# EXERCISE GOAL
Your copy of the listing should match it exactly, only without pictures.

# DATASET EXTRACT

============================================================

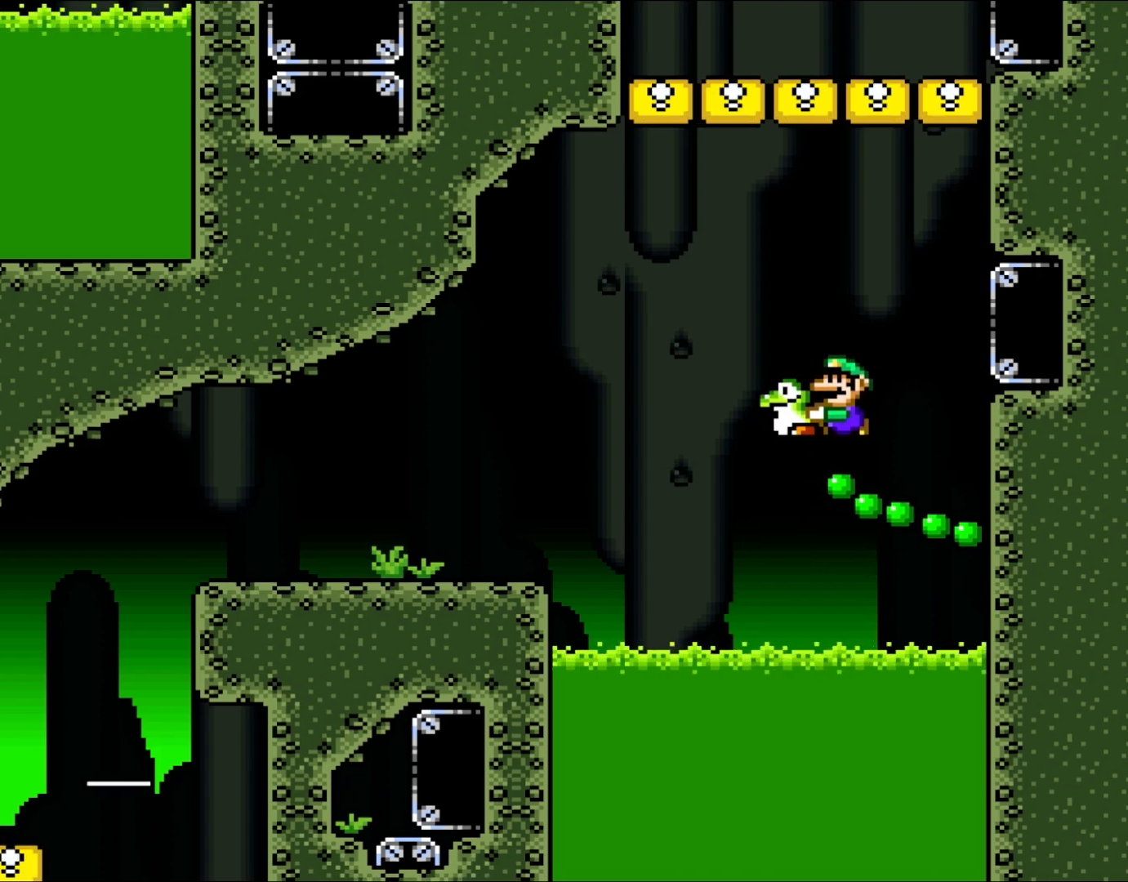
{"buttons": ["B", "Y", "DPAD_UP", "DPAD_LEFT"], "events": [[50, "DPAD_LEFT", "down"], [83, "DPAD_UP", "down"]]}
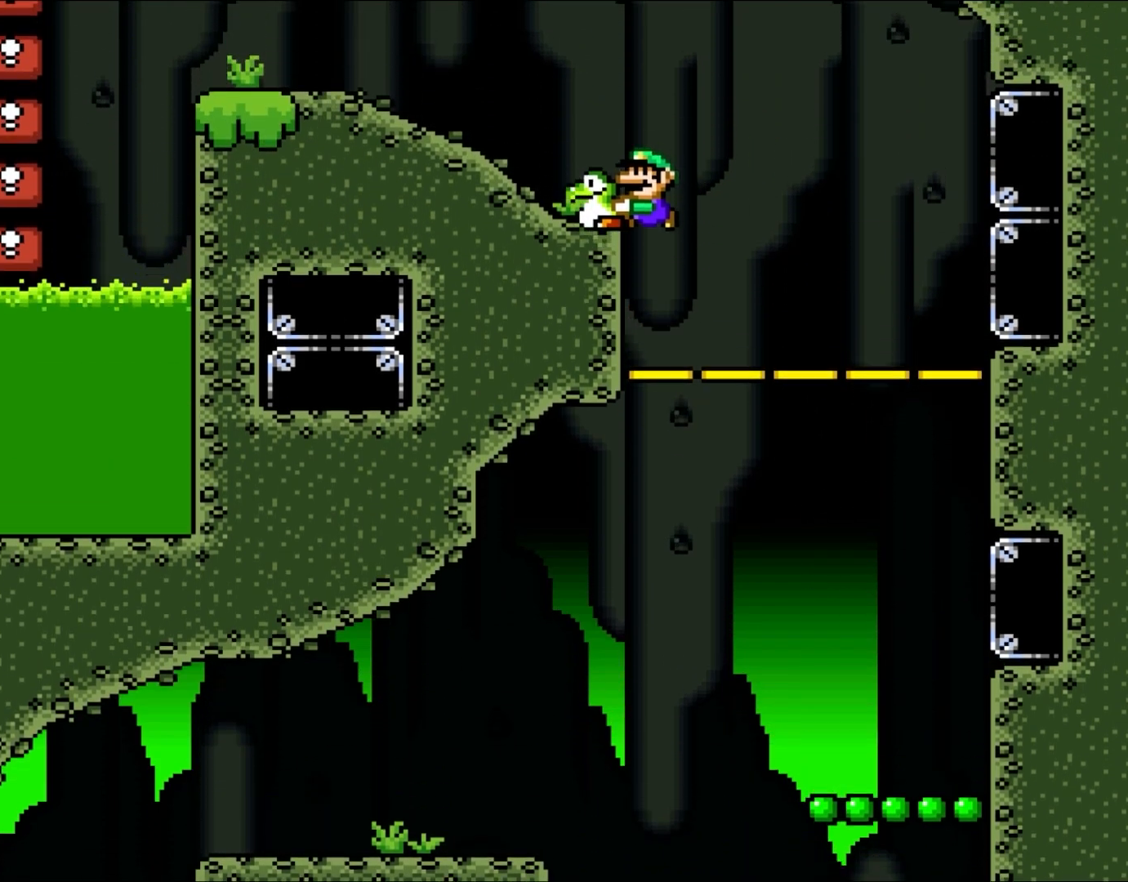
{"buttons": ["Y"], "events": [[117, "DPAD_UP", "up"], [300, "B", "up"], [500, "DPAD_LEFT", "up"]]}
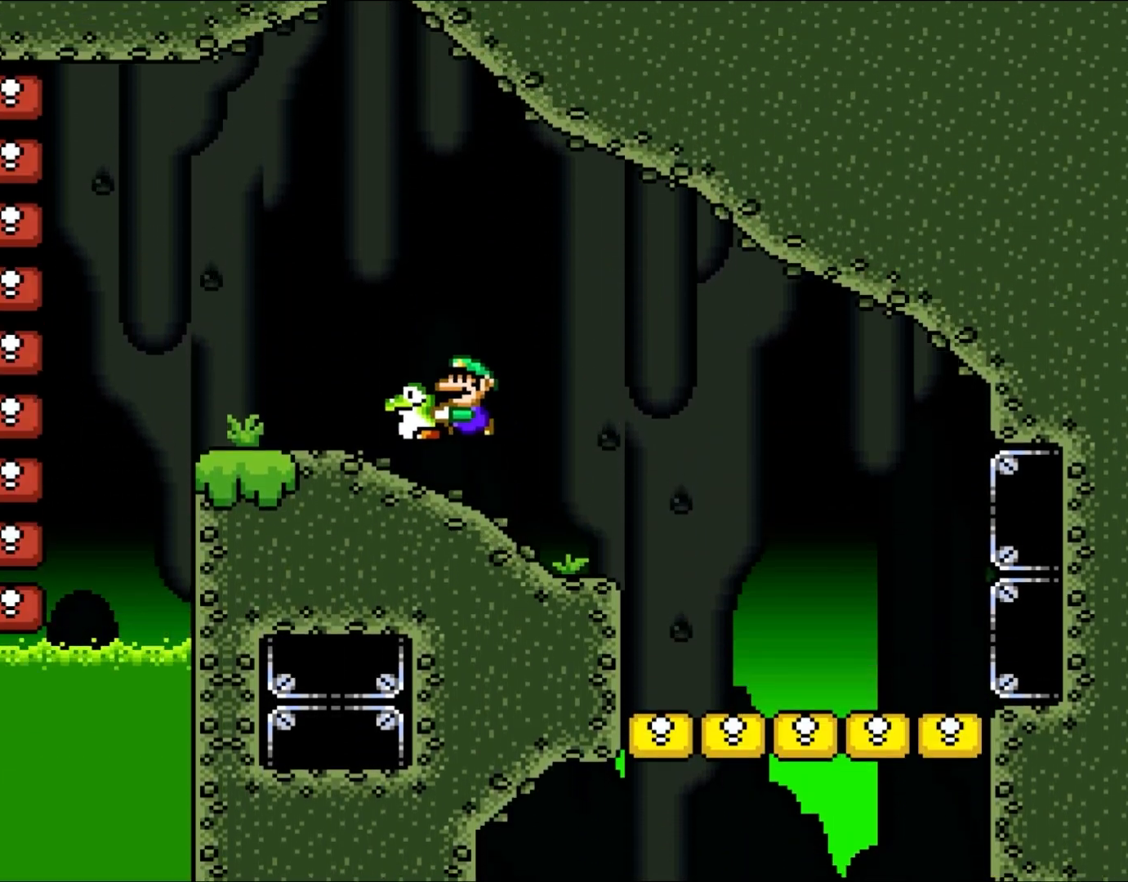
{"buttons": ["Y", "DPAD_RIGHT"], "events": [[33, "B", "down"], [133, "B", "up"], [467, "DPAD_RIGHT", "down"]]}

============================================================

# SOLUTION TO THE PROBLEM
{"buttons": ["B", "Y", "DPAD_UP", "DPAD_LEFT"], "events": [[50, "DPAD_LEFT", "down"], [83, "DPAD_UP", "down"]]}
{"buttons": ["Y"], "events": [[117, "DPAD_UP", "up"], [300, "B", "up"], [500, "DPAD_LEFT", "up"]]}
{"buttons": ["Y", "DPAD_RIGHT"], "events": [[33, "B", "down"], [133, "B", "up"], [467, "DPAD_RIGHT", "down"]]}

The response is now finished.